Na wydanie decyzji kredytowej w banku czeka się obecnie około 30 dni. Górną granicę limitu okresu spłaty kredytu banki dobierają indywidualnie do kredytobiorcy, udzielając kredytów na zakup nieruchomości na 20, 30, 40, a nawet 50 lat. Nie ma też większego znaczenia, czy lokal pochodzi z rynku pierwotnego, czy wtórnego, ani w jakiej jest lokalizacji. Wystarczy wykazać się odpowiednim poziomem dochodów, a mieszkanie może być nasze.
Swoje „M” bez wkładu własnego – możliwe tylko do końca 2013 roku
Kto nie ma oszczędności, nie będzie mógł pożyczyć pieniędzy na własne „M” – takie zmiany wprowadza Rekomendacja S wydana przez Komisję Nadzoru Finansowego. Zgodnie z nowymi regulacjami już od początku 2014 r. każda osoba nabywająca nieruchomość i zaciągająca kredyt hipoteczny, będzie musiała udokumentować co najmniej 5% wkładu własnego. Przykładowo, jeśli będziemy kupować mieszkanie o wartości 300 000 zł, wówczas niezbędne będzie posiadanie minimum 15 000 zł, a w praktyce wymóg może być nawet większy. W 2015 r. natomiast koniecznie będzie posiadanie wkładu własnego, wynoszącego aż 10%.
Bazując na danych statystycznych, można przypuszczać, że około 20% klientów może mieć problem z uzyskaniem kredytu hipotecznego, właśnie przez brak 5% wkładu własnego. Urząd wskazuje również na ograniczony czas spłacania kredytu hipotecznego klientów indywidualnych, maksymalnie do 25 lat. W przypadku podjęcia przez nabywcę decyzji o dłuższym finansowaniu, bank nie powinien udzielić kredytu, którego zamknięcie przekraczałby 35 lat. Jeśli jest ono dłuższe niż 30 lat, bank powinien przyjmować w procesie oceny zdolności kredytowej termin spłaty ekspozycji wynoszący maksymalnie 30 lat, przy ustalaniu długości czasu kredytowania klienta detalicznego. W komunikacie KNF wskazuje, że przy ustalaniu owego czasu, bank jest zobowiązany uwzględnić zdolność kredytobiorcy do kreowania dochodów w całym okresie trwania umowy, zwracając szczególną uwagę na moment, w którym należy oczekiwać osiągnięcia przez pożyczkobiorcę wieku emerytalnego.

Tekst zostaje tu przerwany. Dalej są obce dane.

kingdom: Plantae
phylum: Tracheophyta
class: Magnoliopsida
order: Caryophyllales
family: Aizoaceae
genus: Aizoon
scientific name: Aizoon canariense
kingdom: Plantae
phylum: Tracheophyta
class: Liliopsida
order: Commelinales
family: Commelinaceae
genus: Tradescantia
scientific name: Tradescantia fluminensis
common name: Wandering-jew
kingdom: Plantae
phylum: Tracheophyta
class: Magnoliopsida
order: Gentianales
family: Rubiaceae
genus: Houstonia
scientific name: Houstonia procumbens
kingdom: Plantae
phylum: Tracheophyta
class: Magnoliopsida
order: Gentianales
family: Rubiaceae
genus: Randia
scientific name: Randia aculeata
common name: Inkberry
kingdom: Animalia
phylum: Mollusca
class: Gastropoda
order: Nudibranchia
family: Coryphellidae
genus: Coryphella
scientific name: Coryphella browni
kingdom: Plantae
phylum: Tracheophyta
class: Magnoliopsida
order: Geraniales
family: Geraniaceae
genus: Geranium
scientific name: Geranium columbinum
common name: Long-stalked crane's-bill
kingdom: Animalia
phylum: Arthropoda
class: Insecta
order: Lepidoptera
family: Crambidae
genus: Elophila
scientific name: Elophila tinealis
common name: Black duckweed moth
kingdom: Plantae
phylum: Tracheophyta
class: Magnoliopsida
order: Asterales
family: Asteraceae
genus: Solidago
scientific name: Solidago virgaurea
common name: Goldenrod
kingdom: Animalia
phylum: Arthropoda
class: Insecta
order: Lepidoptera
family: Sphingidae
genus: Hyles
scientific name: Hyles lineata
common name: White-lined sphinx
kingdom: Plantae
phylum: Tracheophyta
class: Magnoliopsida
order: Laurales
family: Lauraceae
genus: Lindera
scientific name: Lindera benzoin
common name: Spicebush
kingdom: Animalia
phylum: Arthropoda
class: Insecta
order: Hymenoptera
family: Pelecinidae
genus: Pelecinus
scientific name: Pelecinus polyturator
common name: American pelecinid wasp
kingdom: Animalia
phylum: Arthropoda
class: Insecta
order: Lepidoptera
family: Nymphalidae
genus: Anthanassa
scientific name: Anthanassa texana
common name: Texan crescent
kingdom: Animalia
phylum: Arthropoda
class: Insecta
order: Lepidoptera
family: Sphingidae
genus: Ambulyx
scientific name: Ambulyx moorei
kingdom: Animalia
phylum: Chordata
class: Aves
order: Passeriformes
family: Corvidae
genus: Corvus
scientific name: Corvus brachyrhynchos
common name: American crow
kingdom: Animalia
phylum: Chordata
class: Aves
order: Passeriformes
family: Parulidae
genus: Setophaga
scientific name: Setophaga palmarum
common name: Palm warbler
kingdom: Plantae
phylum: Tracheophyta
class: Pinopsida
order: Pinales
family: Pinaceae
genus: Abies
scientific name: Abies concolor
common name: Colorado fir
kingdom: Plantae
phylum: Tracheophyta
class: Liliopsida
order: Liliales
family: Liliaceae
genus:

KNF chce, aby dalszemu ograniczeniu uległo kredytowanie hipoteczne w walutach obcych, które powinno być dostępne tylko dla klientów uzyskujących stałe przychody właśnie w walucie obcej.
Zgodnie z założeniem Komisji większość zapisów rekomendacji zostanie wprowadzonych nie później niż do 1 stycznia 2014 r., a część zaleceń ma wejść w życie od 1 lipca 2014 r.
Rządowy program „Mieszkanie dla młodych” szansą dla niewielu
Początek 2014 roku przyniesie nam zresztą więcej zmian. 1 stycznia zacznie też obowiązywać rządowy program „Mieszkanie dla Młodych”. Młodzi Polacy kupujący swoje pierwsze lokum na kredyt będą mogli liczyć na całkiem spore wsparcie państwa. Ale tylko nieliczni, nie w każdym mieście i tylko na nowe mieszkania. Program będzie kosztował budżet państwa 3,2 mld zł.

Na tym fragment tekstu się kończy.